1) Create a set of activities for children that encourage each of the following mental abilities: grouping, matching, common relations, temporal ordering, seriation and cause and effect.
2) Each activity must have enough material for six children to participate.
3) Make a storage box for each activity. Make these boxes neat looking because they will be sitting out on a shelf.
4) Make a description card to go with each activity which includes:
a) The name of the activity and which mental ability it is intended for and a definition of the ability.
b) A description of how you would present it to make it fun for the children to use. It is very important to present these materials in an appealing way.
c) A description of how you would present it to 2 year olds and how you would present it to 4 year olds.

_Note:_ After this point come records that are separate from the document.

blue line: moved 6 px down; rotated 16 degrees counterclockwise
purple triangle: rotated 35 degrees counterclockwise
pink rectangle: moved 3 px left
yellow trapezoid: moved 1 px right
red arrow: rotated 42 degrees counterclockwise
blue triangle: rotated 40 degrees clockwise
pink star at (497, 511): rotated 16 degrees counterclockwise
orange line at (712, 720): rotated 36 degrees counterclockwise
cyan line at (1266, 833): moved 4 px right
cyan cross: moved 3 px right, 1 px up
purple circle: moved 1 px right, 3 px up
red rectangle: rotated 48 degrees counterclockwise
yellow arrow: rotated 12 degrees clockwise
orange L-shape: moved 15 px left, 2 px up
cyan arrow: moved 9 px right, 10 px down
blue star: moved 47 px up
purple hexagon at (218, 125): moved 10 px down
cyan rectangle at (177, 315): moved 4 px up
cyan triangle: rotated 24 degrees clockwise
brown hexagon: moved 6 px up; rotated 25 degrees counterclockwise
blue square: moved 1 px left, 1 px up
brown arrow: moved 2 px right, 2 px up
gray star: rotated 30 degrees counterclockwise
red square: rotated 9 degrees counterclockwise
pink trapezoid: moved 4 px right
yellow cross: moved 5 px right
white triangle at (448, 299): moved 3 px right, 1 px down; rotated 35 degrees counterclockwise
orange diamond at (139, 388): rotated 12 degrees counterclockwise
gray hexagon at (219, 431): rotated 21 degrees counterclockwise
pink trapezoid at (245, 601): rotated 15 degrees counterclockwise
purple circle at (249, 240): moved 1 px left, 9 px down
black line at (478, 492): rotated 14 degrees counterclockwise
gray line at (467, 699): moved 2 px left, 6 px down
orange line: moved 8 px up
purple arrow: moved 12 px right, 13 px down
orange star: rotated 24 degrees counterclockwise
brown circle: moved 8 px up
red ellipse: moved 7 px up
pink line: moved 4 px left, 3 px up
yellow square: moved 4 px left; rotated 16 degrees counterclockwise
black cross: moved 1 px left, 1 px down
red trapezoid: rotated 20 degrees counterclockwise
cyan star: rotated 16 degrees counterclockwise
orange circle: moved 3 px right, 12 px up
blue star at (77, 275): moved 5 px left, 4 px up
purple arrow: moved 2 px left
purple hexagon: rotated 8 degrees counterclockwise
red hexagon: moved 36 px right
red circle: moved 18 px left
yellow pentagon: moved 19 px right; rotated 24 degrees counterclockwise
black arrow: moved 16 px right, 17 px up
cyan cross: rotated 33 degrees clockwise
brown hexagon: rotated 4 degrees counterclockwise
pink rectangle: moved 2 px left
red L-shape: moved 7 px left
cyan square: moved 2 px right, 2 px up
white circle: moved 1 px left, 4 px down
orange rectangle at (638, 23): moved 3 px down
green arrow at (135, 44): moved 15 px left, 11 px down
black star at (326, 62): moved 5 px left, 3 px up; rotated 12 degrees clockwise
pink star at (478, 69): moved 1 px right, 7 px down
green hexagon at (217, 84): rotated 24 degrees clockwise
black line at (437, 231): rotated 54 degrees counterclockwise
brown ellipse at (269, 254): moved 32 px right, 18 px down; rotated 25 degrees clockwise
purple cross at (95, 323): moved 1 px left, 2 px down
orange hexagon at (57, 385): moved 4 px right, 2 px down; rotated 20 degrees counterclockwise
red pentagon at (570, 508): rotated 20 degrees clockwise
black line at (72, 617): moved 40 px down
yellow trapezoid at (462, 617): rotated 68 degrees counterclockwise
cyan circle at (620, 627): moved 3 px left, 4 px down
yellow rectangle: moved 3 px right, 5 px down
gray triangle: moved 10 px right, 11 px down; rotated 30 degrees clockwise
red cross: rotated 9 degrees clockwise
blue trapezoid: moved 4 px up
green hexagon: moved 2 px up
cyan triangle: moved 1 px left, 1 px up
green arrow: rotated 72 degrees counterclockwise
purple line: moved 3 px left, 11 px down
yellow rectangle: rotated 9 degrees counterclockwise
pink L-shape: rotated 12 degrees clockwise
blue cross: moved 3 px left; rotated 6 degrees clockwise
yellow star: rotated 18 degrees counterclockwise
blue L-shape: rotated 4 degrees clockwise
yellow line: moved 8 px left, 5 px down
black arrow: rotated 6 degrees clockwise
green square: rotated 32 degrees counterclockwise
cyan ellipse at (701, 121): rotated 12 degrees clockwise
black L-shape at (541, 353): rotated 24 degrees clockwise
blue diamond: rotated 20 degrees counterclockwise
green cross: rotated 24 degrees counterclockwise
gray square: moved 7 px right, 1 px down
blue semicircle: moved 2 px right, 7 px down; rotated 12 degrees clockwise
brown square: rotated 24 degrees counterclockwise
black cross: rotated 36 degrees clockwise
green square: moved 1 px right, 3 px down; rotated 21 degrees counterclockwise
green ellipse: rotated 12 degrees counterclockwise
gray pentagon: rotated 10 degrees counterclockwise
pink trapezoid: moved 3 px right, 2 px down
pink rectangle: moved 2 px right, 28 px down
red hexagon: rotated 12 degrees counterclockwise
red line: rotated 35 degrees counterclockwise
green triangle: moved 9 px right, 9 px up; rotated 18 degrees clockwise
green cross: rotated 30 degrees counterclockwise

That is, the description card should explain how to make the activity simple and easy and how to make it more challenging.
d) An explanation of why this mental ability is a useful "preacademic" skill for children to acquire.
Activities for the classroom
One of the 3-year-olds in your room notices some bird tracks in the snow when the children go out to play. Suggest some spontaneous activities you could do with her that would encourage her to interact with the snow and to investigate further how the bird tracks were made. Now demonstrate that you understand the difference DeVries and Kohlberg draw between active involvement and more passive interest by suggesting a couple of things you could do that would cause the child to not take action herself.
On that same snowy day, the children are fascinated with the snow itself because it's the first snow of winter. What are some activities you could do with them that would provide some learning while remaining real fun for the children? Be sure to identify what the children would be learning and why you think they will enjoy the experiences.